Vvoting rights binding contract refers to an agreement between a shareholder and other shareholders that, on general or specific occasions, the voting rights of the shares they hold are exercised in a certain direction. contract concluded . However, when selecting directors, the interests of all shareholders must be taken into account. If shareholders are allowed to enter into a voting rights binding contract in advance, it is easy for the company to be dominated by a minority of major shareholders , which is unfair to other minority shareholders .
This is also the case where the “cumulative telemarketing list voting system” is adopted in Article 198, Item 1 of the Company Law , which allows minority shareholders to vote for one person in a centralized manner, so that candidates supported by minority shareholders have the opportunity to enter the company’s management class.

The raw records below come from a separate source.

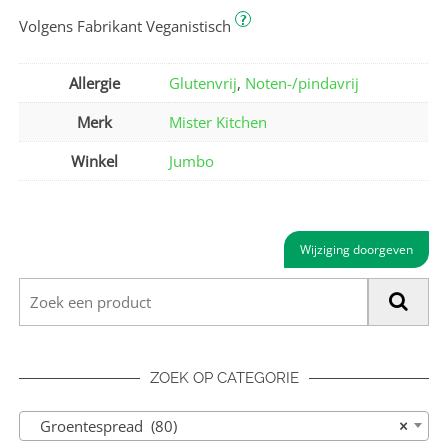
?
Volgens Fabrikant Veganistisch
Allergie
Glutenvrij
,
Noten-/pindavrij
Merk
Mister Kitchen
Winkel
Jumbo
Wijziging doorgeven
ZOEK OP CATEGORIE
Groentespread (80)
×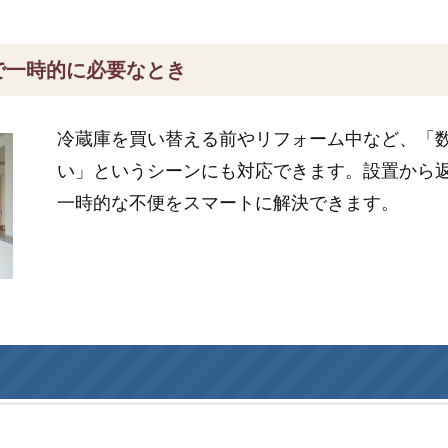
で一時的に必要なとき
冷蔵庫を買い替える前やリフォーム中など、「
い」というシーンにも対応できます。設置から
一時的な不便をスマートに解決できます。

Therefore, the Supreme Court held that the contract to bind shareholders' voting rights violated the original intention of fair election stipulated in the Company Law, and was also contrary to public order and good morals, and should be invalid .
What does the court think now? Have a change of opinion? The above-mentioned opinion of the Supreme Court is also one of the reasons why the Ministry of Finance believes that it is not bound by the disputed agreement. However, the court of first instance in this case ( Civil Judgment No. 104, 103-Year of the District Court of Taipei, Taiwan ) held that shareholders have the freedom to exercise voting rights , and unless the purpose of their exercise violates compulsory prohibition or public order and good customs, they cannot interfere without authorization , and each company's equity.